Testo della pagina:
Testi di: Sivia Seracini, Luca Soverini,

Fotografia: Massimo Tamberi –

Ed. Bertoni



Il libro costruisce un percorso in cui parole e immagini cooperano, si confrontano, si specchiano e si rafforzano vicendevolmente; così, dall’apporto complementare dei due linguaggi, emerge una storia “in un continuo mescolarsi di presente e passato, di attualità e memoria”, un racconto attraverso le fragili tracce rappresentate da oggetti e strutture che faticosamente sopravvivono al tempo, segni di un ciclo di passaggi che ci ricorda come le nuove vite nascano dalle vecchie.

Materiale estratto:
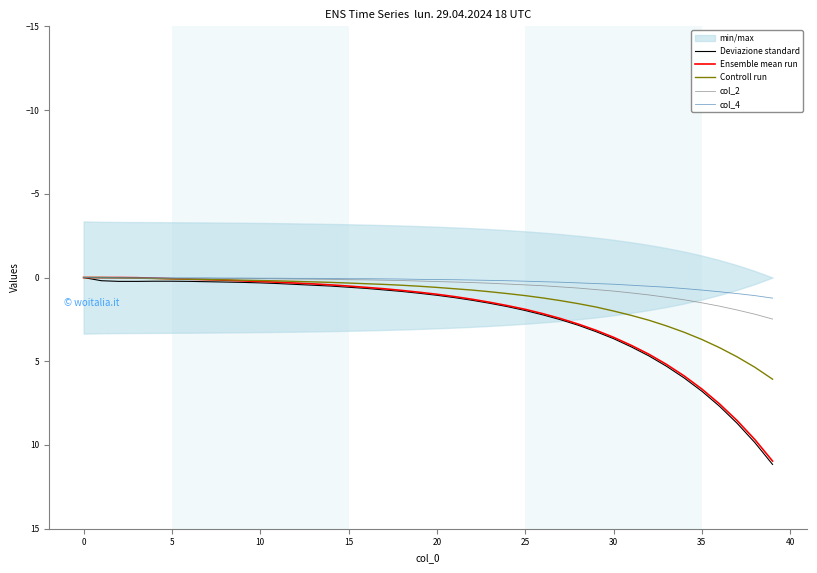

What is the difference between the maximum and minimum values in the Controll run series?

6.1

---

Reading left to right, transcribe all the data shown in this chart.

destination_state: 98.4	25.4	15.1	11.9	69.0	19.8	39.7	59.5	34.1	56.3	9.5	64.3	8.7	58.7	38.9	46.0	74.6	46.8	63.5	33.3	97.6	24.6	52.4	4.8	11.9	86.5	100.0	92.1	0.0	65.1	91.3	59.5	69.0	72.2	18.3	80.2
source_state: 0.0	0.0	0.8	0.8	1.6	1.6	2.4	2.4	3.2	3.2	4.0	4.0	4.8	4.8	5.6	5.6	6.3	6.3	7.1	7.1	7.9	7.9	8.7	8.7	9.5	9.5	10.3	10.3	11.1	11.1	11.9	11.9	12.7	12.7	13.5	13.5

Compito 1: Elenca i verbi che il testo della pagina usa per descrivere il rapporto tra parole e immagini nel libro.
Compito 2: Traduci in inglese questa frase del testo della pagina: «Il libro costruisce un percorso in cui parole e immagini cooperano, si confrontano, si specchiano e si rafforzano vicendevolmente; così, dall’apporto complementare dei due linguaggi, emerge una storia “in un continuo mescolarsi di presente e passato, di attualità e memoria”, un racconto attraverso le fragili tracce rappresentate da oggetti e strutture che faticosamente sopravvivono al tempo, segni di un ciclo di passaggi che ci ricorda come le nuove vite nascano dalle vecchie.»

Risposta 1:
cooperano
si confrontano
si specchiano
si rafforzano vicendevolmente

Risposta 2: The book builds a path in which words and images cooperate, confront one another, mirror one another and strengthen each other; thus, from the complementary contribution of the two languages, a story emerges “in a continuous mingling of present and past, of the current and of memory,” a narrative told through the fragile traces represented by objects and structures that struggle to survive time, signs of a cycle of passages that reminds us how new lives are born from old ones.